WHAT IS REQUIRED:
Of all the entries below, retype only the lines from the one with "framed print: present [323,212,364,255]" through the one with "fruit bowl: present [220,154,277,193]", exactly as they appear.

AVAILABLE RECORDS:
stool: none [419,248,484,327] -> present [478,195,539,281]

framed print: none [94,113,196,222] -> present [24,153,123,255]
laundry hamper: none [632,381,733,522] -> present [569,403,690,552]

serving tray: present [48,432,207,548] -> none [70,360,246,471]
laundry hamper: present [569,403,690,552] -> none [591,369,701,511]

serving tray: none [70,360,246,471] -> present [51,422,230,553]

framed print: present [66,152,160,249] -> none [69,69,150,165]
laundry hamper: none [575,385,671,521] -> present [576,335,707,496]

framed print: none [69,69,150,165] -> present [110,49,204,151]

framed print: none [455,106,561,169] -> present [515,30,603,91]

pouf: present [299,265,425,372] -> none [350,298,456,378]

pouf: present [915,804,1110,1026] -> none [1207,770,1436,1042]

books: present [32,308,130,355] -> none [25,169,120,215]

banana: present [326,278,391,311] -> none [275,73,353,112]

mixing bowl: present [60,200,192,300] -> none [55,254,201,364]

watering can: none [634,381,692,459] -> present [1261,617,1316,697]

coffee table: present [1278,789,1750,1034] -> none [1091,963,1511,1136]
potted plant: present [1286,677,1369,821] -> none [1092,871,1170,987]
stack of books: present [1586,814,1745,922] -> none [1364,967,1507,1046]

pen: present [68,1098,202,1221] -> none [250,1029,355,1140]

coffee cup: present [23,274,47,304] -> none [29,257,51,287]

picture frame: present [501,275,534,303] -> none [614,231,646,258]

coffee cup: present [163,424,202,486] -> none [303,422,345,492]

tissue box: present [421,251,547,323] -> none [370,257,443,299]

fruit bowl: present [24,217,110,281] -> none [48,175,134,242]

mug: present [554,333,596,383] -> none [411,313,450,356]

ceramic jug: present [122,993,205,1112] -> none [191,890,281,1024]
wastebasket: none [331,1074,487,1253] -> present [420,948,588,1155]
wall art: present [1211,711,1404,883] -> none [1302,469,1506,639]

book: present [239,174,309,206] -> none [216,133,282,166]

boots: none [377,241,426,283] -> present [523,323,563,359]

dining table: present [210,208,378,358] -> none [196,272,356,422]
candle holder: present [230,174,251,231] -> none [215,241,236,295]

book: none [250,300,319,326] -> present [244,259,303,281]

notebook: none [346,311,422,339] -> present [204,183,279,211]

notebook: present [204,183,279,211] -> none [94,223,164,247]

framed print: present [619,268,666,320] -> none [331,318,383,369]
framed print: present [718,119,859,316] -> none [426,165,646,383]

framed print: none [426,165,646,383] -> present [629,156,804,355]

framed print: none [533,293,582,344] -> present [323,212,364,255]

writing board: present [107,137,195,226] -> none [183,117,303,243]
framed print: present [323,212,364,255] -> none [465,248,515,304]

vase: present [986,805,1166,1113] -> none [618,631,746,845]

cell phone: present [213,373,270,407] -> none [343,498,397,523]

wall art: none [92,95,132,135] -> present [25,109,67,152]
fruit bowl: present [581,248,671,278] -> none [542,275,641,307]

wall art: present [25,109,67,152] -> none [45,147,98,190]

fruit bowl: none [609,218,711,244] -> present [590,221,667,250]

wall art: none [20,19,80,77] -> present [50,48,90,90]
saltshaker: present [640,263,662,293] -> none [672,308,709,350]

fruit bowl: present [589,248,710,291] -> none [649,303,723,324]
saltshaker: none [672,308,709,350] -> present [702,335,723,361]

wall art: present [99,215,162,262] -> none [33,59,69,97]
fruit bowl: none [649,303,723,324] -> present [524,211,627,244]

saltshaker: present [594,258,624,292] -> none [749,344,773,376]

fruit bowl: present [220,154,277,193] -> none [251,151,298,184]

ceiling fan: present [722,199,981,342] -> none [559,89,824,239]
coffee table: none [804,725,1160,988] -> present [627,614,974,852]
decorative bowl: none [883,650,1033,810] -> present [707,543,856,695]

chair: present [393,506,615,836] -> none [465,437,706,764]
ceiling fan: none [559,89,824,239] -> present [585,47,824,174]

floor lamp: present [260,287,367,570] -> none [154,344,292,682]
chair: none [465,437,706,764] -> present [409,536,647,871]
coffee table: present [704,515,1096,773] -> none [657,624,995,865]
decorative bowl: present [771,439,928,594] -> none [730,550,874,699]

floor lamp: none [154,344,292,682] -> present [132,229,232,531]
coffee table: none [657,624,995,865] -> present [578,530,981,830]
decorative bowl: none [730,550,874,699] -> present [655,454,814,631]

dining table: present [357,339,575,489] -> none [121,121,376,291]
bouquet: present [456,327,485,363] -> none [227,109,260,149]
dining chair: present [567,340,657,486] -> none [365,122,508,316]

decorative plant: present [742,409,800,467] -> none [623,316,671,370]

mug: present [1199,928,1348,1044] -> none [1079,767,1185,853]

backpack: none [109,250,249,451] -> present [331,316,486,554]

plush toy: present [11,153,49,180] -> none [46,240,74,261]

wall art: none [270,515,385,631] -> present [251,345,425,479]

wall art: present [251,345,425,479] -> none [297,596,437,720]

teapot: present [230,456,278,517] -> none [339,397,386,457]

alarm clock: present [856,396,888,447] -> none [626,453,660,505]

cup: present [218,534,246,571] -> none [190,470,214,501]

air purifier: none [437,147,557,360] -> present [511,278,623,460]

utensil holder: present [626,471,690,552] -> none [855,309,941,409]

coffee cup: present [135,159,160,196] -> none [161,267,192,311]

WRITTEN SOLUTION:
framed print: present [323,212,364,255] -> none [465,248,515,304]

vase: present [986,805,1166,1113] -> none [618,631,746,845]

cell phone: present [213,373,270,407] -> none [343,498,397,523]

wall art: none [92,95,132,135] -> present [25,109,67,152]
fruit bowl: present [581,248,671,278] -> none [542,275,641,307]

wall art: present [25,109,67,152] -> none [45,147,98,190]

fruit bowl: none [609,218,711,244] -> present [590,221,667,250]

wall art: none [20,19,80,77] -> present [50,48,90,90]
saltshaker: present [640,263,662,293] -> none [672,308,709,350]

fruit bowl: present [589,248,710,291] -> none [649,303,723,324]
saltshaker: none [672,308,709,350] -> present [702,335,723,361]

wall art: present [99,215,162,262] -> none [33,59,69,97]
fruit bowl: none [649,303,723,324] -> present [524,211,627,244]

saltshaker: present [594,258,624,292] -> none [749,344,773,376]

fruit bowl: present [220,154,277,193] -> none [251,151,298,184]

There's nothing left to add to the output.